Katz has been roasting for Coffeehouse for more than a year and said one of his priorities was to ensure that his contract with Residential Dining would not hurt Coffeehouse’s business. He created a new blend for the serveries, separate from the blends available at Coffeehouse, and Riggs asked Coffeehouse to design a logo for the blend that also refers students to Coffeehouse for their additional caffeine needs.

“[The servery blend] is a really good, general purpose coffee,” Katz said. “It will get you through physics at nine in the morning, and then if you want some extra juice, you can go down to Coffeehouse for espresso.”

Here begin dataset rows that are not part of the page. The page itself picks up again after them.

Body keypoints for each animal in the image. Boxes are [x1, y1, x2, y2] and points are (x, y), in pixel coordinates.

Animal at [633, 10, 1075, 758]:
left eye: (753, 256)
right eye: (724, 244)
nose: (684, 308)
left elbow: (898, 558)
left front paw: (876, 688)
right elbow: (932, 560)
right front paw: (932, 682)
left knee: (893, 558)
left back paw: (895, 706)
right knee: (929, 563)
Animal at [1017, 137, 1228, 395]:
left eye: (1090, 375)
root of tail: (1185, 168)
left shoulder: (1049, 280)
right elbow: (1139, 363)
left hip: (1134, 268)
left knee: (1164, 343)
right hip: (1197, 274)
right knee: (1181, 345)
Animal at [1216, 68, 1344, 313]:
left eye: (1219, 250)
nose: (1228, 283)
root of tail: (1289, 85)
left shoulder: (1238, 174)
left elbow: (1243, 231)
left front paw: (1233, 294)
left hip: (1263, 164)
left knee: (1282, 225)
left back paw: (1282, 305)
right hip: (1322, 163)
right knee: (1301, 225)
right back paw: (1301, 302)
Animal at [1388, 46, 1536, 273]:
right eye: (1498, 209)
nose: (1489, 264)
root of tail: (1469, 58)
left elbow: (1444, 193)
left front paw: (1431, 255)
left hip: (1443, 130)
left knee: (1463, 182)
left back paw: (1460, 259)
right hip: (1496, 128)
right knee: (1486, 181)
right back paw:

Riggs said other aspects of the Residential Dining coffee service changed to accommodate the price jump and to improve the nutritional quality of students’ caffeine fixes. The cappuccino machines have been replaced with flavored creamers that are lower in sugar, and Katz is also providing two fresh-brewed iced teas. One is an unsweetened mint/green tea blend that replaces the high-fructose green tea available last year.

Riggs is also researching the possibilities for free-range, grass-fed meats and cage-free eggs on campus, and she is looking into making one of the smaller serveries entirely organic.

Lovett College junior Beko Binder said he likes the new coffee much better than the old and that the social consciousness of the product only improves the switch.

“[Fair trade growing] is just an added bonus to better quality coffee, and it’s also better for coffee farmers,” Binder said. “The taste is certainly much better — many students had complained about the not really bland but not very good coffee [that used to be served] in the serveries.”

Some students reacted more bluntly. Brown College senior Sara Lark said she was very pleasantly surprised by the taste of the new coffee.

“I was like ‘Wow, this is way better than normal,’” Lark said. “It doesn’t taste like battery acid anymore, and that’s good.”